_PAGE TEXT_:
——

To facilitate collaboration between pain and tech researchers using the PTL as a meeting point, we describe classes of potential tech applications for pain in Table 1 and provide brief examples of how tech has already—or might in the near future—be applied to support an individual’s pain care needs. This categorization scheme can aid pain researchers and technology developers in making sense of the evolving landscape of technological development that can be applied to pain care. We note that this summary represents the current state of tech development. In the future, new tools will be developed and new combinations of existing tools will be integrated to support the broader pain measurement and management lifecycle.

Table 1:

Classification of Tech Tools and Applications to Pain Care

CLASSES/TYPES OF TECHNOLOG PAIN CARE APPLICATIONS AND PTL-INSPIRED USE CASES
Artificial intelligence (AI)
  • Machine learning (ML)

  • Computer vision (CV)

Automated detection of neural pain markers, inference of acute pain incidents (e.g., bracing/grimace detection), and adaptive therapeutic recommendations
Big data/data analytics/data mining/data science Observational studies that surface trends in wide-scale pain prevalence, effects and complications of pain treatments, and other pain-relevant public health metrics (e.g., burden of disease)
Self-monitoring tools/apps (small data, self-experimentation) Self-tracking and analysis to identify personal factors that may improve or worsen symptoms
Pervasive/ubiquitous sensing
  • Smartphone/mobile sensing

  • Environmental sensors

  • Wearable sensors (clip-on, e-textiles built into fabric, ingestibles- and implantables– on/in/off body)

Can be used to track activity or physiological parameters related to pain (e.g., continuous passive monitoring to detect pain attacks, falls, and motion impairments) as well as to trigger just-in-time adaptive interventions (JITAI) or optimally release medication
Interactive interfaces
Self-(or proxy) report (prompted--EMA, IVR--or episodic reporting)
Can provide frequent, in-context, real-time data on subjective symptoms (pain, fatigue) and mood states, which can supplement retrospective assessments during clinical visits, as well as offer user-facing alerts (e.g., treatment or appointment reminders) and informatics (e.g., visualizations, reports, dashboards) to aid self-awareness and self-care
Extended reality (XR)

——

_TASK REQUIREMENTS_:
- 1) Answer these questions about the passage on tech tools for pain care:
(a) What do the authors say the PTL serves as for pain and tech researchers?
(b) Which class of technology is described as supporting self-tracking and analysis to identify personal factors that may improve or worsen symptoms?
(c) Which two subjective symptoms are named as things self- or proxy report can provide real-time data on?
- 2) Repeat the stretch of the passage on tech tools for pain care from "Classification of Tech" through "Computer vision (CV)", word for word.
- 3) Pick up the passage on tech tools for pain care after its last line and keep writing.
The material that follows is separate from the passage on tech tools for pain care.

_ENTRIES PROVIDED_:
——

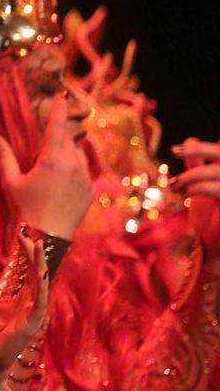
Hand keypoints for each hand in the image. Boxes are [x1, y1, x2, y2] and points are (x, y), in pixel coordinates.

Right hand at [0, 95, 92, 238]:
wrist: (46, 239)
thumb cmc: (23, 209)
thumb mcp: (10, 183)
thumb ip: (3, 157)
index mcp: (51, 160)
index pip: (57, 126)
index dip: (58, 109)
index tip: (62, 94)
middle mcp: (72, 164)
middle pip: (67, 140)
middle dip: (57, 138)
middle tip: (43, 151)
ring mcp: (84, 177)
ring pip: (77, 155)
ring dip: (66, 155)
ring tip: (50, 171)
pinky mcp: (90, 190)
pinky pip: (83, 172)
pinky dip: (73, 172)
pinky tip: (59, 188)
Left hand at [0, 234, 49, 388]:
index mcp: (23, 298)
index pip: (29, 271)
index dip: (27, 254)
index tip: (22, 234)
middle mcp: (32, 304)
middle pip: (37, 274)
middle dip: (35, 254)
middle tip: (31, 235)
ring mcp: (34, 314)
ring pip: (41, 285)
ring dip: (40, 266)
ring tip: (37, 247)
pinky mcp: (31, 325)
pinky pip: (39, 304)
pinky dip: (41, 290)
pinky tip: (41, 275)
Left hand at [170, 139, 219, 260]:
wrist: (219, 252)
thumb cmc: (214, 221)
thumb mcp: (204, 189)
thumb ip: (199, 165)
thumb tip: (191, 138)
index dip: (203, 147)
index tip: (179, 148)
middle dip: (200, 150)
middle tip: (176, 152)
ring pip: (219, 171)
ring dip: (193, 174)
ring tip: (177, 184)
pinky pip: (217, 189)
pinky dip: (199, 188)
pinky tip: (187, 194)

——

_ANSWERS PROVIDED_:
- 1)
(a) A meeting point.
(b) Self-monitoring tools/apps (small data, self-experimentation).
(c) Pain and fatigue.

- 2)
Classification of Tech Tools and Applications to Pain Care

CLASSES/TYPES OF TECHNOLOG PAIN CARE APPLICATIONS AND PTL-INSPIRED USE CASES
Artificial intelligence (AI)
  • Machine learning (ML)

  • Computer vision (CV)

- 3)
  • VR

  • Social VR

  • Augmented reality 

  • Mixed reality

Can implement existing or novel behavioral and rehabilitative interventions such as augmented cognitive-behavioral therapy, VR for management of procedure-related acute pain, and XR gaming for rehabilitation and sensory retraining.
Computer-mediated human-to-human communication (CMC)
  • Social networks/social media

  • SMS, email, telephone-based

  • Videoconferencing

Can be integrated into multimodal chronic pain interventions (e.g., use of SMS to prompt adaptive behaviors; intermittent phone or video therapy sessions) to promote increased engagement, participation and outcomes and/or to complement other tech-based interventions (e.g., use of online, phone or video delivered “coaching”; use of social media peer-support groups).
Speech technologies
  • Chatbot

  • Voice assistant/smart speaker

Can provide automated instruction or feedback to individuals for psychosocial support and education to facilitate effective pain self-management.
Games (exergames, serious games) “Serious”, or therapeutic, games can provide support, motivation, and skills training for pain self-management. Games for entertainment can provide distraction from pain. Exergames can help increase physical activity
E-learning (includes web-or mobile-based learning platforms) Can be used to teach self-management strategies to individuals living with pain, or to providers for their treatment of patients with pain.

The PTL’s dimensions, together with the classes and examples presented in Table 1, aim to clarify a variety of appropriate and feasible ways to apply specific technologies to specific research and treatment needs. Our hope is that users and developers will find this schema and related examples helpful as they continue to leverage tech in innovative ways to enhance the assessment and management of chronic pain.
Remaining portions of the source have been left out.